A single human technician oversees the robots, including their calibration, and disposes of waste from the experiments. But this individual has no idea what experiments they are doing. Jensen likens this to someone working in an Amazon factory who picks items to be put in a box not knowing why someone ordered those things or where they’re going.
Productivity Aid
The real novelty of the platform is that it maps the metabolism of microbes starting from a blank slate, notes Jensen. Other groups have automated science platforms using everything known about an organism to predict what will be useful experiments, but that approach relies on having big databases of knowledge as a starting point.
The U-M team started with S. gordonii and S. sanguinis because they are known to be bacteria found in the mouths of people who have good oral health outcomes, he says. Cavities filled by dentists are the result of a microbial war where bad bacteria have overgrown and produced a lot of acid that breaks down the enamel of teeth. Researchers want to understand how to prevent this dysregulation of the microbial community so they can keep that from happening by tipping the scales in favor of the good bacteria.
Most of the work being done by the U-M bioengineers focuses on the oral microbiome, which is already being regularly reengineered by toothpastes containing baking soda to neutralize acids, fluoride to control the growth of bad bacteria, and sweeteners to promote saliva that is naturally rich in antimicrobial compounds, he points out. Beyond toothpaste additives, people might also be given advice about what they should and shouldn’t eat to help the good bacteria flourish.
On a broader scale, the data-generating AI platform could be applied to all microbes affecting our health, says Jensen. “We know there are things in our gut that show up in people who are healthier, and we want to promote those bacteria, but first we need to know what they like to eat.” If beneficial bacteria are to grow in higher abundance, they need to be fed the right diet and right now no one knows what they like and what they don’t, and what inhibits their growth.

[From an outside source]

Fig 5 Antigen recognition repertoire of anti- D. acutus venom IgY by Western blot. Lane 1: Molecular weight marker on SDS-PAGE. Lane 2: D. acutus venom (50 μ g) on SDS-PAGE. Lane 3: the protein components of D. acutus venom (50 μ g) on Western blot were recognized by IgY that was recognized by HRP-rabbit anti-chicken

As for the application of AI in science, the future isn’t likely to include microbiology being done in massive robotic centers but rather AI at the benchtop with small robots assisting individual scientists with whatever they happen to be studying, says Jensen. That’s what happened over time with computer mainframes, once feared to replace people but instead evolved into smaller and distributed technology in the form of smartphones and personal computers making everyone more productive.